* Dataset section *
▽
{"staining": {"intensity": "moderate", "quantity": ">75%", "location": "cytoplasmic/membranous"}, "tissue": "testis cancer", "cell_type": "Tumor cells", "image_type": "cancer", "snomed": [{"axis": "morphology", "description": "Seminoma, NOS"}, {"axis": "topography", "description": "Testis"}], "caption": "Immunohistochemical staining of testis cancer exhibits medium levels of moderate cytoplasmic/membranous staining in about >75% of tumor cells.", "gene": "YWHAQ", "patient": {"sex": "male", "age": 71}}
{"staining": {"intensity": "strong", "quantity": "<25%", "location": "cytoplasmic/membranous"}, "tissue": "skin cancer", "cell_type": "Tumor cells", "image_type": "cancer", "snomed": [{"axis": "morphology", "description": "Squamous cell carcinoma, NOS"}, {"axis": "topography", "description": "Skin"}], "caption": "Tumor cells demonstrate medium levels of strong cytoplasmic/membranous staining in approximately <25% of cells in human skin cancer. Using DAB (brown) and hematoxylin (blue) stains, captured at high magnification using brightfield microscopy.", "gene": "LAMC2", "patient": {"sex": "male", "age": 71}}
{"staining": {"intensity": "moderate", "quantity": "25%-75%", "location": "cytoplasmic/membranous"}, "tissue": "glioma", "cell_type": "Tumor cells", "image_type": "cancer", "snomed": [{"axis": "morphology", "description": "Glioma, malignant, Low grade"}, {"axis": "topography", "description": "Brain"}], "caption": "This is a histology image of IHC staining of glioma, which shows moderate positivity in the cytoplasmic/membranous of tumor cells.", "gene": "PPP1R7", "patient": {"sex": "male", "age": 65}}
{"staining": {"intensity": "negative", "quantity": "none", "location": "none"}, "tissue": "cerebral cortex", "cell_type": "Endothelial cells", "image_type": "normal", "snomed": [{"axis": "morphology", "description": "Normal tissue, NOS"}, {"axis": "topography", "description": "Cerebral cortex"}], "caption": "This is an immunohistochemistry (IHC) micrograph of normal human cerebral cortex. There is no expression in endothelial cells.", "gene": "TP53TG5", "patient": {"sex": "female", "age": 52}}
△
* What is expected *
If a line falls between the first line of the data above and the line holding "cells demonstrate medium", inclusive, retype it exactly; retype no other line.

* Exercise response *
{"staining": {"intensity": "moderate", "quantity": ">75%", "location": "cytoplasmic/membranous"}, "tissue": "testis cancer", "cell_type": "Tumor cells", "image_type": "cancer", "snomed": [{"axis": "morphology", "description": "Seminoma, NOS"}, {"axis": "topography", "description": "Testis"}], "caption": "Immunohistochemical staining of testis cancer exhibits medium levels of moderate cytoplasmic/membranous staining in about >75% of tumor cells.", "gene": "YWHAQ", "patient": {"sex": "male", "age": 71}}
{"staining": {"intensity": "strong", "quantity": "<25%", "location": "cytoplasmic/membranous"}, "tissue": "skin cancer", "cell_type": "Tumor cells", "image_type": "cancer", "snomed": [{"axis": "morphology", "description": "Squamous cell carcinoma, NOS"}, {"axis": "topography", "description": "Skin"}], "caption": "Tumor cells demonstrate medium levels of strong cytoplasmic/membranous staining in approximately <25% of cells in human skin cancer. Using DAB (brown) and hematoxylin (blue) stains, captured at high magnification using brightfield microscopy.", "gene": "LAMC2", "patient": {"sex": "male", "age": 71}}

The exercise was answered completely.